We are going to celebrate the Second Sunday of Advent this coming Sunday. Our readings are: Baruch 5: 1-9, Philippians 1: 4-6, 8-11, Luke 3: 1-6. The first reading is from Baruch, a book that is not included in the Protestant Bible. Many Protestant bibles will include it and call it “apocryphal.” Catholics will include it and 11 others and call them “deuterocanonical” books.
Last Sunday, this Sunday and next Sunday the gospel reading will feature John the Baptist, calling for a reform of life and pointing out the one coming after him. This week we hear about his baptism of repentance. He baptized “to show that they were changing their hearts and lives and wanted God to forgive their sins.”. And John was compared to Isaiah the prophet who was ” a voice crying out in the wilderness: prepare the way of The Lord; make his paths straight. Every valley will be filled, and every mountain and hill will be leveled. The crooked will be made straight and the rough places made smooth. All humanity will see God’s salvation.”
And Baruch, hundreds of years before John, like Isaiah, preached the same message from God: ” take off your mourning clothes and oppression, Jerusalem! Wrap the justice that comes from God around yourself like a robe. Get up, Jerusalem! Stand on the high place, and look around to the east! See your children gathered from the west to the east by the holy one’s word, as they rejoice that God has remembered them.
And Baruch ends the book by proclaiming that ” God will lead Israel with gladness by the light that shines forth from his glory, with the mercy and righteousness that comes from him.”
All of us who claim “Christian” as our name have these same promises uttered by Isaiah and Baruch. We must be clothed in justice and righteousness and see our own lives as prophetic too. It is our turn, no matter how our own lives may be going, to preach the good news of peace and justice and to work hard to make it happen.
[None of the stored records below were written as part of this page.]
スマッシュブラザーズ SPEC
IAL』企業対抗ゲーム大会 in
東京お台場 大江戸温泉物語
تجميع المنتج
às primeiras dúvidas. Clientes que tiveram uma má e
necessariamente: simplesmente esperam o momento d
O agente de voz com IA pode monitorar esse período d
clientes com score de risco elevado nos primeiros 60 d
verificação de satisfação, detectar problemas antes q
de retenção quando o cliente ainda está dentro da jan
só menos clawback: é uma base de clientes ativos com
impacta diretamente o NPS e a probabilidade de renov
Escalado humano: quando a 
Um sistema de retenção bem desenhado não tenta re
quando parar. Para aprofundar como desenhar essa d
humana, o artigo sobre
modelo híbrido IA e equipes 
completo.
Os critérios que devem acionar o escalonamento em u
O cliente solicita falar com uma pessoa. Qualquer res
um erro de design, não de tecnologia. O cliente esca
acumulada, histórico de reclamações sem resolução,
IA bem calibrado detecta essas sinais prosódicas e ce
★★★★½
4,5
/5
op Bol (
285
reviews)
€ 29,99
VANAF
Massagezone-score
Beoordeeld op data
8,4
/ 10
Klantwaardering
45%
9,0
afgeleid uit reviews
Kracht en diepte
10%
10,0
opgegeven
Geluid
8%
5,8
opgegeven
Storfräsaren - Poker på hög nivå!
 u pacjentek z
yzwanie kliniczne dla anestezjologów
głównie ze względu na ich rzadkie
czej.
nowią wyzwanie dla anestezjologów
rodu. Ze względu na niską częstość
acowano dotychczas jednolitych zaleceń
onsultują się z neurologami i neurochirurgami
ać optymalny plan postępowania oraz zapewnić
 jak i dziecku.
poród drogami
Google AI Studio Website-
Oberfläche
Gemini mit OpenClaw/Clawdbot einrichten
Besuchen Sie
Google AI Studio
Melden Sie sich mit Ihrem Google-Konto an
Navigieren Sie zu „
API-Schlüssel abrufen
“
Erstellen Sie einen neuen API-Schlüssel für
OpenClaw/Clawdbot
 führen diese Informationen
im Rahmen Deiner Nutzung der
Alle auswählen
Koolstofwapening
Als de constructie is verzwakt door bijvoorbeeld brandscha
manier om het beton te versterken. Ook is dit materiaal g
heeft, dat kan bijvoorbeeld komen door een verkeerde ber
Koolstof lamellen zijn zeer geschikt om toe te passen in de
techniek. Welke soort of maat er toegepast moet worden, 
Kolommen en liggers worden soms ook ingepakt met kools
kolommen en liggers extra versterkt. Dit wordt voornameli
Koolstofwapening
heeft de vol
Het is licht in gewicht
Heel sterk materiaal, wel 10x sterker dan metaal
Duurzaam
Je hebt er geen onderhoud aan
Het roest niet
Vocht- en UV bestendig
Paul reminds us in the reading from the Philippians: we are partners with him in spreading the gospel. And our spreading the gospel might not be with words! As St. Francis said: ” preach the gospel always….and if necessary use words.”
We prepare for the coming of The Lord by doing justice, by working for peace even though we sometimes feel the futility of our work. People who are hurting today count on us. Not that we think we are the messiah, but that we know the Messiah lives within us and is urging us on to make his peaceful rule come, on earth as it is in heaven.
Look around, brothers and sisters and see how you are fulfilling the words of Paul from this next Sunday’s reading from Philippians: ” I am sure about this: the one who started a good work in you will stay with you to complete the job. You are all my partners in God’s grace.”